With the pictures set aside, reproduce each entry precisely as it reads.

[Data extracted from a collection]
.....

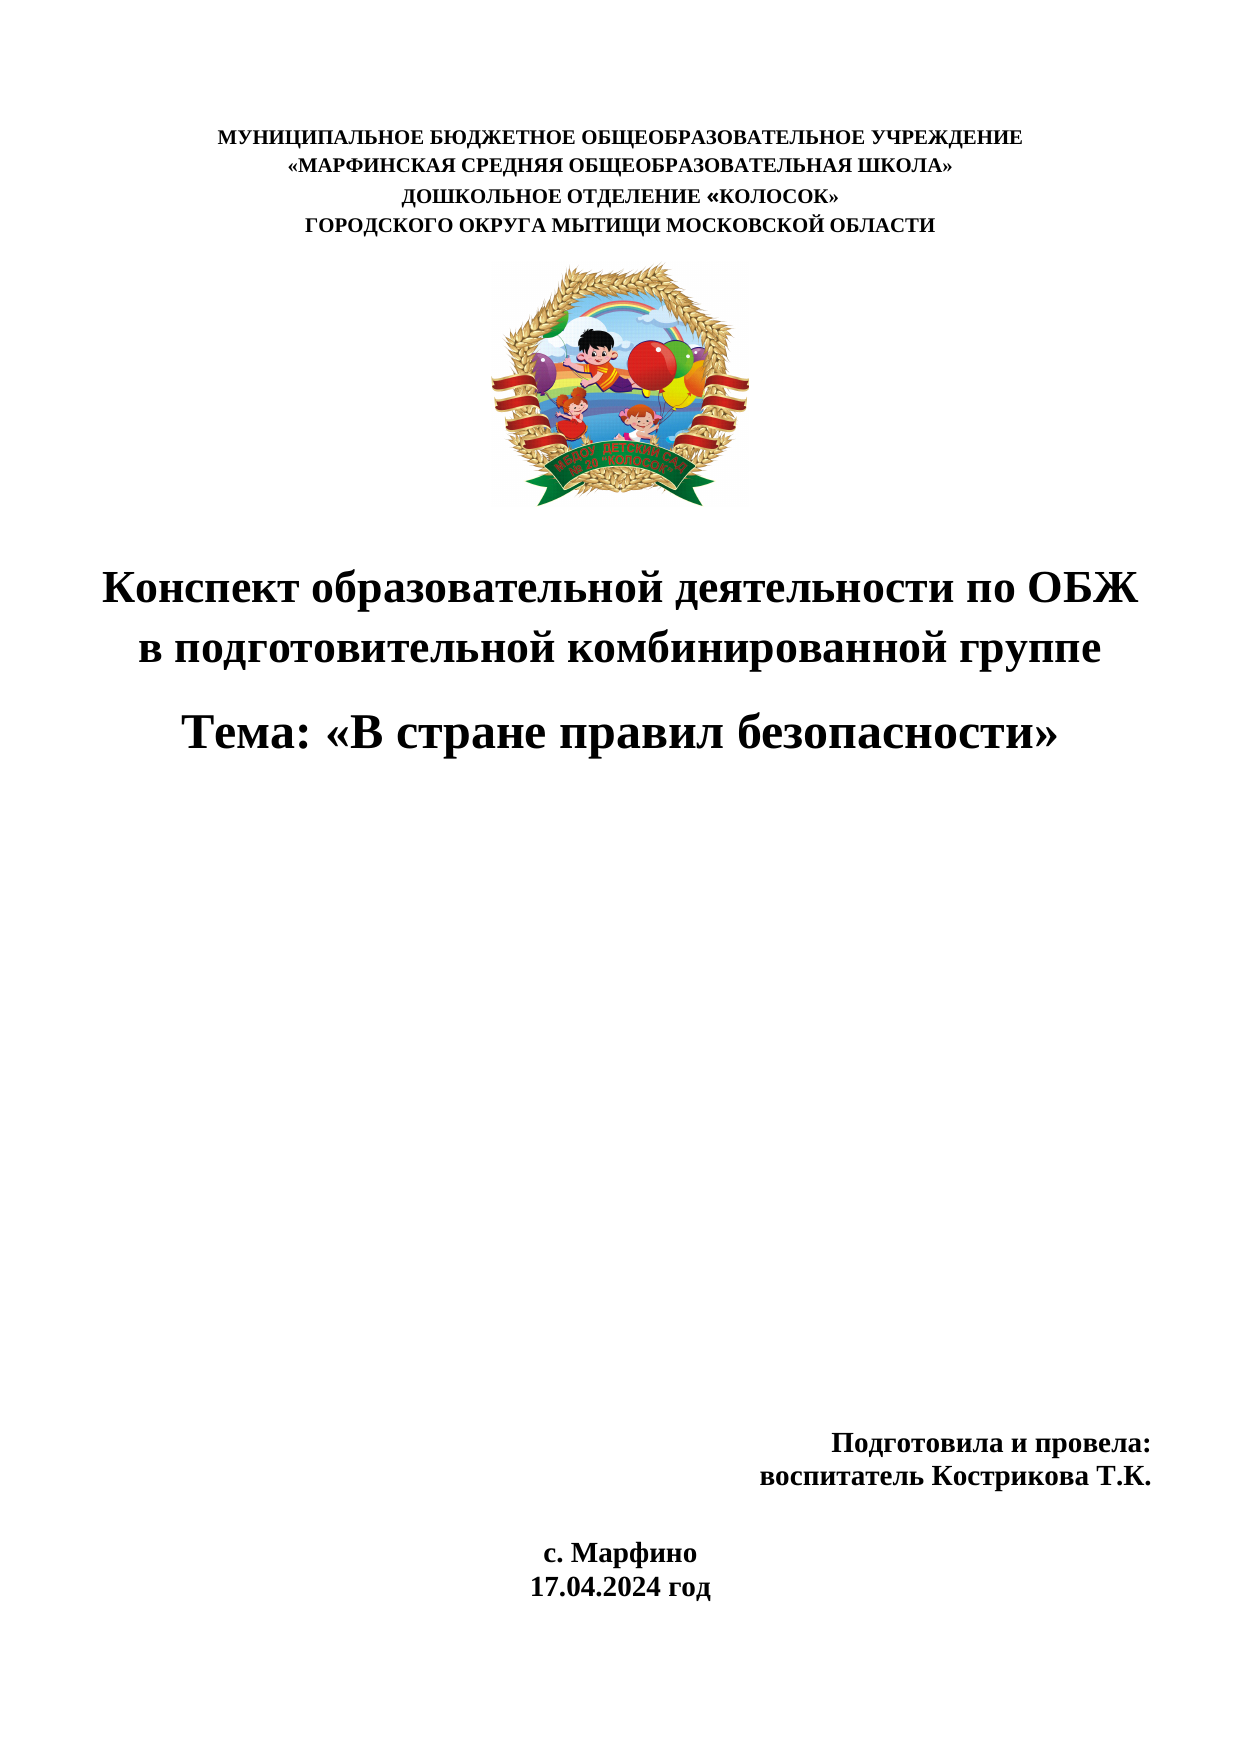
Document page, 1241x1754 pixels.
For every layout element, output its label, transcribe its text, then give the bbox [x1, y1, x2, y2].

text воспитатель Кострикова Т.К. [89, 1458, 1152, 1492]
text Конспект образовательной деятельности по ОБЖ в подготовительной комбинированной группе [89, 559, 1152, 673]
text МУНИЦИПАЛЬНОЕ БЮДЖЕТНОЕ ОБЩЕОБРАЗОВАТЕЛЬНОЕ УЧРЕЖДЕНИЕ «МАРФИНСКАЯ СРЕДНЯЯ ОБЩЕОБРАЗОВАТЕЛЬНАЯ ШКОЛА» ДОШКОЛЬНОЕ ОТДЕЛЕНИЕ «КОЛОСОК» ГОРОДСКОГО ОКРУГА МЫТИЩИ МОСКОВСКОЙ ОБЛАСТИ [89, 125, 1152, 237]
text Тема: «В стране правил безопасности» [89, 701, 1152, 759]
text Подготовила и провела: [89, 1425, 1152, 1458]
text 17.04.2024 год [89, 1569, 1152, 1602]
picture [491, 261, 749, 507]
text с. Марфино [89, 1535, 1152, 1569]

.....

Result of this exercise:
Document page, 1241x1754 pixels.
For every layout element, output its label, transcribe its text, then give the bbox [x1, y1, x2, y2].

text воспитатель Кострикова Т.К. [89, 1458, 1152, 1492]
text Конспект образовательной деятельности по ОБЖ в подготовительной комбинированной группе [89, 559, 1152, 673]
text МУНИЦИПАЛЬНОЕ БЮДЖЕТНОЕ ОБЩЕОБРАЗОВАТЕЛЬНОЕ УЧРЕЖДЕНИЕ «МАРФИНСКАЯ СРЕДНЯЯ ОБЩЕОБРАЗОВАТЕЛЬНАЯ ШКОЛА» ДОШКОЛЬНОЕ ОТДЕЛЕНИЕ «КОЛОСОК» ГОРОДСКОГО ОКРУГА МЫТИЩИ МОСКОВСКОЙ ОБЛАСТИ [89, 125, 1152, 237]
text Тема: «В стране правил безопасности» [89, 701, 1152, 759]
text Подготовила и провела: [89, 1425, 1152, 1458]
text 17.04.2024 год [89, 1569, 1152, 1602]
picture [491, 261, 749, 507]
text с. Марфино [89, 1535, 1152, 1569]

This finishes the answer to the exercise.